In this seminal book, Bruce Pascoe uncovers evidence that long before the arrival of white men, Aboriginal people across the continent were building dams and wells; planting, irrigating, and harvesting seeds, and then preserving the surplus and storing it in houses, sheds, or secure vessels; and creating elaborate cemeteries and manipulating the landscape. All of these behaviours were inconsistent with the hunter-gatherer tag, which turns out to have been a convenient lie that worked to justify dispossession.
Using compelling evidence from the records and diaries of early Australian explorers and colonists, he reveals that Aboriginal systems of food production and land management have been blatantly understated in modern retellings of early Aboriginal history, and that a new look at Australia’s past is required — for the benefit of us all.

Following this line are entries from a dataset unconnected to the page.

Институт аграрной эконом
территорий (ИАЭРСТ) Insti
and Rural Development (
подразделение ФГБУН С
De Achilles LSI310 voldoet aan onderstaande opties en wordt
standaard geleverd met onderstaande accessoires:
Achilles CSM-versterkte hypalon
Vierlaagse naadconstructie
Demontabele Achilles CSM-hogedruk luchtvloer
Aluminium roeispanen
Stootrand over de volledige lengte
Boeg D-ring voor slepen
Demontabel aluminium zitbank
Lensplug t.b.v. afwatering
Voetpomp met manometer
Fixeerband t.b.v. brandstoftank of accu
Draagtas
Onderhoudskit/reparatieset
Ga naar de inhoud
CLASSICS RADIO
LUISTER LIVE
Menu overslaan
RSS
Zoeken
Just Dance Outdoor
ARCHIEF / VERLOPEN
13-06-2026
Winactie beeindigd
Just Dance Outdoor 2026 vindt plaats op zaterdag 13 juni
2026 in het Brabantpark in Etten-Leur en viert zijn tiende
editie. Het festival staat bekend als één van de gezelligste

Dark Emu, a bestseller in Australia, won both the Book of the Year Award and the Indigenous Writer’s Prize in the New South Wales Premier’s Literary Awards.
PUBLISHERS WEEKLY
In this brisk and lucidly written account, independent scholar and filmmaker Pascoe persuasively challenges the conventional wisdom of Australian historians, politicians, and textbook authors that the indigenous inhabitants of the continent were primitive hunter-gatherers who wandered "from plant to plant, kangaroo to kangaroo, in hapless opportunism." This idea, he writes, has often been used to justify the dispossession of the country's First People in favor of those who would supposedly use natural resources more efficiently. But in examining the writings of the first explorers and colonists, Pascoe found them filled with references to "industry and ingenuity applied to food production" by indigenous Australians, contradicting the rationalizing stereotype. He demonstrates that they intensively cultivated land, engaged in sophisticated forms of aquaculture, including the construction of dikes and fishing weirs, built substantial houses, developed effective forms of food storage and preservation, and used controlled fires to regenerate soil fertility. He also points out the supremacist mindset that enabled Europeans to suppress their own and others' awareness of this evidence and propagate the myth of indigenous Australians as primitive, although he does not delve into why it continues to dominate popular culture. This is an important and deeply researched reinterpretation of Australian history and a stark warning about the danger of accepting received wisdom at face value.